Sunday, July 28, 2019


Big Bear Bald Eaglet Simba finally makes his first flight:

Big Bear Bald Eagles father, Shadow, (with a few black head feathers) arrives with a fish.  Seven minutes into the video Simba finally flies in from lower branches on the nest tree where he has been perched overnight to be able to claim his share.  

Mother, Jackie, (with all white head feathers) with son Simba sharing special moments as night descends.

Today I observed Shadow bringing a fish to the nest, but before Simba returned, to disappointingly find the meal has been eaten.  Simba spend the rest of the afternoon alone.  Just as dusk was arriving, he began to engage in chirping communication with Jackie as she finally flew in but brought no fish.  Simba exhibited subjective cloying behavior with touching exchanges between him and his mother but there was no food. 

Withholding food seemed to stimulate him to finally fly this past week.  I wonder if Simba's parents message to him now is to begin obtaining his own food, possibly bringing a fish or whatever else he might catch back to their nest for sharing?

These eagle parents appear to use a positive reinforcement system using food as a reward when he acts as they desire, such as making his first flight.  Even using tough love seemed to come into play when food was withheld until Simba made that first flight.

Teaching basic survival skills are shared by parental creatures of all types.   Perhaps there's much some humans might learn from the birds.

When I've viewed some of the interactions between Simba and both parents, but especially his mother, I have wondered if there are more emotional connections, feelings,  than what we may think.  Scientists have learned this is true in some other creatures, so why not birds?  What do you think?

This Audubon article reveals some interesting observations about the question of whether or not birds grieve.

Live Feed 24/7 Video Cam:

Shirley Bassey -- a uniquely talented world famous Welsh vocalist sings "Feelings" recorded in 1976. Dame Shirley who also sang in three James Bond movies is in her eighth decade now.


I may take a break from blogging here for the coming weeks.  I’ll probably return after the end of summer.    Everyone have a wonderful rest of the summer.   


  1. I don't know about birds sharing emotions, but I'm sure they have very sophisticated communications that would amaze us.
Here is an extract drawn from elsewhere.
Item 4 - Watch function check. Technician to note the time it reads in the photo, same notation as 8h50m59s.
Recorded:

What seem to us like meaningless chirpings and cheepings are probably swopping all sorts of important information like where to find food and water, which places are dangerous and to be avoided etc. etc. If we could only tune in!
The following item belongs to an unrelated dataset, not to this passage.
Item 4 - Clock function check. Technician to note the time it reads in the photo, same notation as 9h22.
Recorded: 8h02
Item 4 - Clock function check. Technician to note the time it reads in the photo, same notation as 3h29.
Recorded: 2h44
  2. Nature cameras are so educational. I've enjoyed your eagle series.

  3. I personally Believe that all Living Creatures have complex Emotions beyond our limited understanding. We tend to relate everything in Human Species terms since that is all we really 'feel' ourselves from an Emotional Connection with one another and perhaps somewhat with our more domesticated Non-Humans we live intimately with as Pets. Have a nice Summer respite from the Land of Blog.

  4. I didn't know that about how birds wean their offspring from dependency. A lot of modern parents could learn from that!

    Have a great rest of the summer.

  5. Love how you have been able to watch all the lessons. Hope he finally catches his own food soon. Thanks for turning us on to the drama.
    Enjoy your partial summer off. We will be here when you get back.

  6. Enjoy August, Joared!
    Cop Car

  7. If you spend enough time around bird families, I think it's very clear they share emotions. It's a rare gift to get to do that as often we see them in flight or on a branch but not interacting.

  8. Enjoy your break from Blogging … but please come back. Just wanted to thank you for your kind words about my book … it was very cathartic for me to write that. Hugs.

  9. Enjoy your Summer Break. And thanks again for introducing me and my mother to the Eagle Cam. She especially has truly enjoyed it. As someone with Alzheimer's, she consistently remembers to look in on it and talks about to me.